Top of Excerpt provided

[Python-ideas] Async API

Itamar Turner-Trauring itamar at futurefoundries.com
Fri Oct 26 18:57:16 CEST 2012


On Fri, Oct 26, 2012 at 12:36 PM, Guido van Rossum <guido at python.org> wrote:

> On Fri, Oct 26, 2012 at 8:52 AM, Laurens Van Houtven <_ at lvh.cc> wrote:
> > err, I suppose the missing bit there is that you'll probably want to:
> >
> > reactor.callLater(timeout, d.cancel)
> >
> > As opposed to calling d.cancel() directly. (That snippet was in
> > bpython-urwid with the reactor running in the background, but I doubt
> it'd
> > work well anywhere else outside of manholes :))
>
> So I think that Yuri's original problem statement, transformed to
> Twisted+Deferred, might still apply, depending on how you implement
> it. Yuri essentially did this:
>
> def foobar():  # a task
>     try:
>         yield <blocking action>
>     finally:
>         # must clean up regardless of whether action succeeded or failed:
>         yield <blocking cleanup>
>
> He then calls this with a timeout, with the semantics that if the
> generator is blocked in a yield when the timeout arrives, that yield
> raises a Timeout exception (and at no other time is Timeout raised).
> The problem with this is that if the action succeeds within the
> timeout, but barely, there's a chance that the cleanup of a
> *successful* action receives the Timeout exception. Apparently this
> bit Yuri. I'm not sure how you'd model that using just Deferreds, but
> using inlineCallbacks it seems the same thing might happen. Using
> Deferreds, I assume there's a common pattern to implement this that
> doesn't have this problem. Of course, using coroutines, there is too
> -- spawn the cleanup as an independent task.
>

If you call cancel() on a Deferred that already has a result, nothing
happens. So you don't get a TimeoutError if the operation has succeeded (or
failed some other way). This would also be true when using inlineCallbacks,
so there's no issue.

In general I'm not clear why this is a problem: in a single-threaded
program only one thing happens at a time. Your code for triggering a
timeout always has the option to check if the operation has succeeded,
without worrying about race conditions.

Bottom of Excerpt provided

◆ **What is expected**: In the Python-ideas message about the async API, what happens if cancel() is called on a Deferred that already has a result? The records that follow were taken from a separate source.

Top of Material provided

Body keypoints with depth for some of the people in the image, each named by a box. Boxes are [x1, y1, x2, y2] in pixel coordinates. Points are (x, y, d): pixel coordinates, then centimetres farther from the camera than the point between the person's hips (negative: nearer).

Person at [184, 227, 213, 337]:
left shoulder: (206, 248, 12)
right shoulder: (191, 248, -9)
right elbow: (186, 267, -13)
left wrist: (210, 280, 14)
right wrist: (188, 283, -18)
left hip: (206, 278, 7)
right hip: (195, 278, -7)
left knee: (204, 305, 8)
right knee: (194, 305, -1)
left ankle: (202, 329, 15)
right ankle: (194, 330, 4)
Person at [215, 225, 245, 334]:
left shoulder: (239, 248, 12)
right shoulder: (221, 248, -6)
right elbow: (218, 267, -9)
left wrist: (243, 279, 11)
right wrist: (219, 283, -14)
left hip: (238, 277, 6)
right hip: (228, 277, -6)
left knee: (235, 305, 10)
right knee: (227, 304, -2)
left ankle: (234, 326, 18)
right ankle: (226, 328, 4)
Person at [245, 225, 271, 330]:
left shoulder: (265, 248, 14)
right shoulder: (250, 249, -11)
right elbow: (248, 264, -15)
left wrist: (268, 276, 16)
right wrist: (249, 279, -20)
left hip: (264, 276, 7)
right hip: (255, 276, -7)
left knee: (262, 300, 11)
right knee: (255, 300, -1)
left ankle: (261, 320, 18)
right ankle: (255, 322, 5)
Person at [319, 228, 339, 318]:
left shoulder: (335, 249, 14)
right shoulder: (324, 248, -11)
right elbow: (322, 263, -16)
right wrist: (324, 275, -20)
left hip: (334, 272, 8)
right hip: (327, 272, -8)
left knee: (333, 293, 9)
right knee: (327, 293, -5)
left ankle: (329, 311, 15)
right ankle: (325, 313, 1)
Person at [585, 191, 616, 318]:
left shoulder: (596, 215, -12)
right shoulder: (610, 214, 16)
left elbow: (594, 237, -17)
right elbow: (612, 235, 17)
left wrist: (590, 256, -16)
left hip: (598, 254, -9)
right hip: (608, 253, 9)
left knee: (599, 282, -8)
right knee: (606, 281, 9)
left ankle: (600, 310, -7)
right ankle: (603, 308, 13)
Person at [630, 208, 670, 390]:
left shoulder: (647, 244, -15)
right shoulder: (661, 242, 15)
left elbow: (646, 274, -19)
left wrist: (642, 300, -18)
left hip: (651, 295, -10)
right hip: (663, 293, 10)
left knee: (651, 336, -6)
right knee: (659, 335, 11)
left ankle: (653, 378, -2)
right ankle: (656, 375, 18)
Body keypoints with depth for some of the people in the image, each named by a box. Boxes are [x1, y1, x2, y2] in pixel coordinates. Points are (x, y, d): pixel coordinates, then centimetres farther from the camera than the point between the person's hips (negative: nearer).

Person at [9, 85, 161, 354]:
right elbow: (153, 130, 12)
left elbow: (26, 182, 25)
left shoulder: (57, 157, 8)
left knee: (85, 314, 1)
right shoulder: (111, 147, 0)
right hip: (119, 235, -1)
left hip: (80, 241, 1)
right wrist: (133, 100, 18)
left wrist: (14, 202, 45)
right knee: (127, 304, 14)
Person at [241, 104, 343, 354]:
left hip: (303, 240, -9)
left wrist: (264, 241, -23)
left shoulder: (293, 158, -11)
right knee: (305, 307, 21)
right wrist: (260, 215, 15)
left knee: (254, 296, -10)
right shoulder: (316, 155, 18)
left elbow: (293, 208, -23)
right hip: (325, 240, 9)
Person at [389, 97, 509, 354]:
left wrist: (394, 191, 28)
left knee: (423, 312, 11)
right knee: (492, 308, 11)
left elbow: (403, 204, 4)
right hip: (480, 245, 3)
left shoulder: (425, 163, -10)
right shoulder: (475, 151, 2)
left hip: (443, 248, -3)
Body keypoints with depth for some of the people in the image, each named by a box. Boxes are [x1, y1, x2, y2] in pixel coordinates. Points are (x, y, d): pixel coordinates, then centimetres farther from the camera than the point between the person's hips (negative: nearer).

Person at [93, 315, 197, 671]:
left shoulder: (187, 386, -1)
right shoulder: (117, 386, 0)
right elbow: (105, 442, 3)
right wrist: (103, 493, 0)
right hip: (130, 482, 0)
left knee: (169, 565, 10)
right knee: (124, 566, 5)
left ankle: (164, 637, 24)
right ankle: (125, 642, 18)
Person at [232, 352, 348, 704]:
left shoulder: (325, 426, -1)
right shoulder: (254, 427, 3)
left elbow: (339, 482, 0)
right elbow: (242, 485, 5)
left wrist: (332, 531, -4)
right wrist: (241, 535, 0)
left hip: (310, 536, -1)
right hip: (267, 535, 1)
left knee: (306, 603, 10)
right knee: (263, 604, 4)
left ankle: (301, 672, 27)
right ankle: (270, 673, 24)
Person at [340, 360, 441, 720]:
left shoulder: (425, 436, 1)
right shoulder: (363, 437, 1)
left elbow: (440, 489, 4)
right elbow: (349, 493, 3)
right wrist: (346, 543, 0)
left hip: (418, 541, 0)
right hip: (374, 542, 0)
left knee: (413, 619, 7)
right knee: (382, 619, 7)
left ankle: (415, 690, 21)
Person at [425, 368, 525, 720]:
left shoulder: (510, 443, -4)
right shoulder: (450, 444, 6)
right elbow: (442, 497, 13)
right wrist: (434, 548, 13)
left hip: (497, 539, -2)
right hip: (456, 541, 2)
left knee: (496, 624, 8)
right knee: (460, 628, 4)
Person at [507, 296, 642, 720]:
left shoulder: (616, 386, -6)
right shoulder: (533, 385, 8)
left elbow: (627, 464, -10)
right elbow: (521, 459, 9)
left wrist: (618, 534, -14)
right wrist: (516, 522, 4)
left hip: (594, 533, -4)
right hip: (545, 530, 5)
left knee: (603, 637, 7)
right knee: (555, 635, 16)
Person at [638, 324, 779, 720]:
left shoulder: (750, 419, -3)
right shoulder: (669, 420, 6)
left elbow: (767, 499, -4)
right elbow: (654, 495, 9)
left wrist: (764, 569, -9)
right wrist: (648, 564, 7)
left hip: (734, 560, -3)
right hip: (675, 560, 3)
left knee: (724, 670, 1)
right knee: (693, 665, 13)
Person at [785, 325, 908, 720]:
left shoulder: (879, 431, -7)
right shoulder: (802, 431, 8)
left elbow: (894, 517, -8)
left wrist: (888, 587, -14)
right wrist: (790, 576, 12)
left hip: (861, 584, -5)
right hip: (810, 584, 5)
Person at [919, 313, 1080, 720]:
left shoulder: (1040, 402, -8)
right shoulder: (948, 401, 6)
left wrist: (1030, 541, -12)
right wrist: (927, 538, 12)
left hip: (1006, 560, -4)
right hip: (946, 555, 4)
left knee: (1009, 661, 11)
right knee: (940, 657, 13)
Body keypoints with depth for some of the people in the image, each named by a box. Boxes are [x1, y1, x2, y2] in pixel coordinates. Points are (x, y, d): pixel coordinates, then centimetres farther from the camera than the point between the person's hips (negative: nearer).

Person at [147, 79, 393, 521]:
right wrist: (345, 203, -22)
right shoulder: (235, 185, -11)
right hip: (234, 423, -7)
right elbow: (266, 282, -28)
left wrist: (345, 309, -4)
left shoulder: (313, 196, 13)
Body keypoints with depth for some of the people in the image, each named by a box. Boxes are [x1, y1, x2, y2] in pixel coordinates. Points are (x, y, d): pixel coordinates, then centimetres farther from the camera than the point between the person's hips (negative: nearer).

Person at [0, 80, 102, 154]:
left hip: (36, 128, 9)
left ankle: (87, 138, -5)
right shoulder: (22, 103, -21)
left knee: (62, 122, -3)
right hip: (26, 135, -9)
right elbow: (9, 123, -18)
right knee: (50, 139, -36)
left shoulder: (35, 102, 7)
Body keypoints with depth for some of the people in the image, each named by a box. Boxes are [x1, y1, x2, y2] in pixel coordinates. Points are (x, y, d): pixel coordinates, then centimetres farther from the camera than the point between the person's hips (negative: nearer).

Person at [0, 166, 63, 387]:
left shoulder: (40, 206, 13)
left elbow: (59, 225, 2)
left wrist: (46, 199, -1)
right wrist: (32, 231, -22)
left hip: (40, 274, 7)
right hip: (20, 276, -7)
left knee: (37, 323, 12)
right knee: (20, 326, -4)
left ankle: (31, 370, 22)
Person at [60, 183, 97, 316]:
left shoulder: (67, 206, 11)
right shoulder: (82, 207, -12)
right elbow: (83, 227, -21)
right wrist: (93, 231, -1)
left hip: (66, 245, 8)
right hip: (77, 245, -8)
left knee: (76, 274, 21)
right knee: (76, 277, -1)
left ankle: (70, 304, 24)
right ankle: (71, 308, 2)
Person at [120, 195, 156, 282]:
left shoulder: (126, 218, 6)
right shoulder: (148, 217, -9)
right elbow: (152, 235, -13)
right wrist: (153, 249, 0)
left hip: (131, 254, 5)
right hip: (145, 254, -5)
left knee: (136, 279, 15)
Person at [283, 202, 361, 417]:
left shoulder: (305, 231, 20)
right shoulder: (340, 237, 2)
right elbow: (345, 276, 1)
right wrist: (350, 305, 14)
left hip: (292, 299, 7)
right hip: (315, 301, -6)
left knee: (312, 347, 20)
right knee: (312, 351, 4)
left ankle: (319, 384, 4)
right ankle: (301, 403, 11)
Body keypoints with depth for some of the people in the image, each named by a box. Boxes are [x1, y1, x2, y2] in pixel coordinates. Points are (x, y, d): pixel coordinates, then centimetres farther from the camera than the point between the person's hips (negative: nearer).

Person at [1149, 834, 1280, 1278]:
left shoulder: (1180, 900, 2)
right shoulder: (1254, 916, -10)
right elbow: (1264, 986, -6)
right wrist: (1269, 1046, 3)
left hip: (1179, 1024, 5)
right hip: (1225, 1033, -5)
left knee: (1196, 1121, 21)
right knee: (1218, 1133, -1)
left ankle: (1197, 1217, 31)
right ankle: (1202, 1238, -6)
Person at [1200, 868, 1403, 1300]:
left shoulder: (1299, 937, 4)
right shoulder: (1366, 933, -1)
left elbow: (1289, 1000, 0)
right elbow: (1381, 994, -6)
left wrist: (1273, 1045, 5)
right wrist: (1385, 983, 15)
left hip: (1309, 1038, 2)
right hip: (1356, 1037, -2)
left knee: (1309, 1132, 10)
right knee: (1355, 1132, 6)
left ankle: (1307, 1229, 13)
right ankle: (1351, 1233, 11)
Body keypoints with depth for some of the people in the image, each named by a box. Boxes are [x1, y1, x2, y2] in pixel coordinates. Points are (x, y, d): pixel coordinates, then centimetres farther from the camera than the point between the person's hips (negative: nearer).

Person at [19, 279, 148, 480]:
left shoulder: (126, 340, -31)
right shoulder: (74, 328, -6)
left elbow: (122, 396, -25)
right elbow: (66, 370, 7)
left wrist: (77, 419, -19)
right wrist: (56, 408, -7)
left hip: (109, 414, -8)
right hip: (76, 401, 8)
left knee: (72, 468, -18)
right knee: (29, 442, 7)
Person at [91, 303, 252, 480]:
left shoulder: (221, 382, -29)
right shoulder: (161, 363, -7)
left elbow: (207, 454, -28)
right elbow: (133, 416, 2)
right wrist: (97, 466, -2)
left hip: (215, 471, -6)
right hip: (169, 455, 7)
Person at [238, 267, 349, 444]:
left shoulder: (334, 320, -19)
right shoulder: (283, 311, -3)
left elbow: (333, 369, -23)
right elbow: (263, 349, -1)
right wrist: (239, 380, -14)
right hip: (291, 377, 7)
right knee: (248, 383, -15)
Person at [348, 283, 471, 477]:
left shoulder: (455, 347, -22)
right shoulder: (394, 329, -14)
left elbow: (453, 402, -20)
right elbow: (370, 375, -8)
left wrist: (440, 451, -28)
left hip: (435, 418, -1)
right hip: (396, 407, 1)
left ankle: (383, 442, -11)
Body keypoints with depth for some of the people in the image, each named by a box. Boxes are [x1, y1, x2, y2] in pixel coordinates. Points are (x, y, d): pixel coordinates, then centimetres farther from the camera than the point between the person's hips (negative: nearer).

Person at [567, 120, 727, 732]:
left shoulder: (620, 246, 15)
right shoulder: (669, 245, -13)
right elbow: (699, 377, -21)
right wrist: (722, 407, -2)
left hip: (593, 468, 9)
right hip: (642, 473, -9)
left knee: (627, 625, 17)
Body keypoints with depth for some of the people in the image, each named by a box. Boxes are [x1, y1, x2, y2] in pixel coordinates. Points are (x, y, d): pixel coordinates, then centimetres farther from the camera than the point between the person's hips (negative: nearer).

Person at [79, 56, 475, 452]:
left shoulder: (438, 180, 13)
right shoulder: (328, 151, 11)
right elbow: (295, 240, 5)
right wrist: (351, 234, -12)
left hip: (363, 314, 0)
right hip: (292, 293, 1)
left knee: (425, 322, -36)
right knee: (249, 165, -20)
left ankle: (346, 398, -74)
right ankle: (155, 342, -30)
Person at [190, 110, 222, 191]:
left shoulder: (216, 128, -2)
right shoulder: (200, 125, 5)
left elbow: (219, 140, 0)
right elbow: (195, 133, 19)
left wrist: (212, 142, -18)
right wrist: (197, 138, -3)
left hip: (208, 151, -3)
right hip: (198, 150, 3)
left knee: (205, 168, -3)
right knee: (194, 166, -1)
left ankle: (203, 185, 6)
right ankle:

Bottom of Material provided

◆ **Problem solution**: Nothing happens.